== WRITTEN EXERCISE A ==
In the rows, substitute "distance" for "dist" throughout the part that opens with the line containing "pose: elev=216.6 azim=111.5" and closes with the line containing "Dot at: (233, 294)", leaving everything else unchanged, and return only those lines.
-- START OF PAGE EXCERPT --
# Two explicit Transcendental Numbers

In my fresh look at Galois Theory that I’ve had a year ago, I was content when I arrived at the proofs for the impossibility of the classical geometry problems (squaring the circle and the like) and for the Fundamental Theorem of Algebra (which I presented here). A gap in the business about squaring the circle was the proof that $\pi$ is actually not contained in some finite field extension of $\mathbb{Q}$ having a degree of a power of $2$. Actually, as Lindemann proved in 1882, there is a stronger result: $\pi$ is even transcendental. I have taken some time to look at the proof of this, and as a by-product, we can also prove that $e$ is transcendental.
-- END OF PAGE EXCERPT --
== WRITTEN EXERCISE B ==
According to the page excerpt on two transcendental numbers, in what year did Lindemann prove that π is transcendental?
-- START OF RECORDED DATA --
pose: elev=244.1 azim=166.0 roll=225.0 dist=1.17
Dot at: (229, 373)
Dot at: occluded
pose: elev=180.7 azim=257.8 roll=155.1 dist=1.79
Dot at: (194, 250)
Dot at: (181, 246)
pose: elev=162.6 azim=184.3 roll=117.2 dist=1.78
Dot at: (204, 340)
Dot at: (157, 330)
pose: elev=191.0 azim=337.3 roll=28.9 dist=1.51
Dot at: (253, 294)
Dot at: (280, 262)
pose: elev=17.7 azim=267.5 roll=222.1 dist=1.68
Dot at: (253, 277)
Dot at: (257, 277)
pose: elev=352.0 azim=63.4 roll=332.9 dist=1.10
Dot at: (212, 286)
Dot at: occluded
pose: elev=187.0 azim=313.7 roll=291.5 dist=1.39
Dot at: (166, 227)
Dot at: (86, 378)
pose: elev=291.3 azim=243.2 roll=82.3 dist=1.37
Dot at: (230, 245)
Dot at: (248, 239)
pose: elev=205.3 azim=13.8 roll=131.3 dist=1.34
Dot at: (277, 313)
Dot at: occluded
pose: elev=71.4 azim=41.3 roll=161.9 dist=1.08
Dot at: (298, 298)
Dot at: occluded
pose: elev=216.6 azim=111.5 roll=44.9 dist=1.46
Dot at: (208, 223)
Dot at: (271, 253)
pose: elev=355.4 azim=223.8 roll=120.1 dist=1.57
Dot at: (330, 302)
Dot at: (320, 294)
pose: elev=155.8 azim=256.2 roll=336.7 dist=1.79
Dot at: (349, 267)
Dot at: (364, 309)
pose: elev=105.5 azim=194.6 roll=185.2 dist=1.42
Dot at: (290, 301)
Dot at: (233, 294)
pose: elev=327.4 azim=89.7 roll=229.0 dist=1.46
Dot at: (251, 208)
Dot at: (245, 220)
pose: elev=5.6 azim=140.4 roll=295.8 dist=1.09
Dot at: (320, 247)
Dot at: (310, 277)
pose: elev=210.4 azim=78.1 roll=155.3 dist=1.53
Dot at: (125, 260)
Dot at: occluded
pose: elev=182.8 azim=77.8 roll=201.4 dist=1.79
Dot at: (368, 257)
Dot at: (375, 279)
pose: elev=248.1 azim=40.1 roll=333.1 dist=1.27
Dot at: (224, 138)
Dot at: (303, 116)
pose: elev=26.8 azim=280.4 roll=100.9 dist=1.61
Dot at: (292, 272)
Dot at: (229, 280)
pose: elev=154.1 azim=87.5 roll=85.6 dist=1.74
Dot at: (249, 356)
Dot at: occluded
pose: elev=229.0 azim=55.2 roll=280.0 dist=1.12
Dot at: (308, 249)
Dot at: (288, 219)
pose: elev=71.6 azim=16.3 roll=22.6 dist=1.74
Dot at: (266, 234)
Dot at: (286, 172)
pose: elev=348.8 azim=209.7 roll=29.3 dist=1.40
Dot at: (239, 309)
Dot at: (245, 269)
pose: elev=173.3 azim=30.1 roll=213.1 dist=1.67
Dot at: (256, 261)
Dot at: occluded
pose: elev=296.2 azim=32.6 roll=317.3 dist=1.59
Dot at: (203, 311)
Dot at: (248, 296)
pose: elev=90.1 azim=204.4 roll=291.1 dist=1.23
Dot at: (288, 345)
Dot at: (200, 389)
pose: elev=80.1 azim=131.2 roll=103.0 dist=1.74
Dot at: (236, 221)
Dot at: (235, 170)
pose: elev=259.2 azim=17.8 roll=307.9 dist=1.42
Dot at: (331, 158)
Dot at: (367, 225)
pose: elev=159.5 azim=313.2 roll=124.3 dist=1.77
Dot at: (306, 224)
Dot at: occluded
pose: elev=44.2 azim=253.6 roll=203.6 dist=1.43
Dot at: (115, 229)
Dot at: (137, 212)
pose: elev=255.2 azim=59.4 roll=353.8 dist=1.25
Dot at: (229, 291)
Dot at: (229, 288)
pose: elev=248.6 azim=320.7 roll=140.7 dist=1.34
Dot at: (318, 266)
-- END OF RECORDED DATA --
== REPLY A ==
pose: elev=216.6 azim=111.5 roll=44.9 distance=1.46
Dot at: (208, 223)
Dot at: (271, 253)
pose: elev=355.4 azim=223.8 roll=120.1 distance=1.57
Dot at: (330, 302)
Dot at: (320, 294)
pose: elev=155.8 azim=256.2 roll=336.7 distance=1.79
Dot at: (349, 267)
Dot at: (364, 309)
pose: elev=105.5 azim=194.6 roll=185.2 distance=1.42
Dot at: (290, 301)
Dot at: (233, 294)

== REPLY B ==
1882